Fully-convolutional speakers identification solution
General architecture:
- A specific encoder.
- A selection of points of interest in a time windows.
- A concatenation of results for a place.
- Data is reponsible to get data-set and transform the data.
- Encoder is the deep learning part of the project that takes samples and produce vectors.
- Identification uses vectors to identify the speaker.
- Localization is in charge to determine the place of the speaker.
Data: The data-set used is voxCeleb.
- getitem() return (anchor, positive, negative) for the encoder part
- getitem() return (label, sample) for the identification part
Encoder: We compare two approaches, one that use STFT, the other is fully temporal.
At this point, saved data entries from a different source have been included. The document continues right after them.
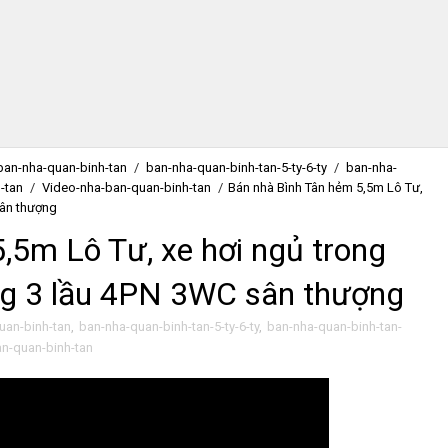
ban-nha-quan-binh-tan
/
ban-nha-quan-binh-tan-5-ty-6-ty
/
ban-nha-
-tan
/
Video-nha-ban-quan-binh-tan
/
Bán nhà Bình Tân hẻm 5,5m Lô Tư,
sân thượng
,5m Lô Tư, xe hơi ngủ trong
ng 3 lầu 4PN 3WC sân thượng
uan-binh-tan
,
ban-nha-quan-binh-tan-5-ty-6-ty
,
ban-nha-quan-binh-tan-
n-quan-binh-tan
- "TransFourier.py" is main STFT pyton file.
- "Time.py" is main pyton file for time approach.
- Freq directory is for notebook related to STFT approach. We try 2 ways for vectors distances (euclidian distance vs cosine). We also try 3 differents sample size (1, 2 or 3 seconds).
- Time directory is for notebook related to the fully temporal approach. We try 3 differents sample size (1, 2 or 3 seconds).
- "Conference.py" is a class that correspond to a conference.
- "Place.py" is a class that correspond to a specific place in the conference room.
- "Speaker.py" is a class that correspond to a speaker involved in the conference. We continue to compare time vs STFT approach. 20 and 40 is for the nb of speaker in the conference.
- "xxx_enc_1_xxx.ipynb" is for using encoder train with 1 second sample.
- "xxx_sample_3_xxx.ipynb" is for using 3 seconds sample for the identification.
- "xxx_speaker_xxx.ipynb" is for identify a speaker with one sample.
- "Place_after_3_samples_xxx.ipynb" is for identify a speaker on a place with a concatenation of 3 samples.
- "xxx_1_ref_in_pool.ipynb" is for identify speaker with one reference in the pool.
- This part is under process.
- The goal is to determine the delay between the mics.
- We try different output vecor size (16, 32, 64 or 128).
- "LocateEncoder.py" contain the specific encoder class in charge of localization.
- That is fully time encoder responsibles for the concordance of points of interest between mics sample.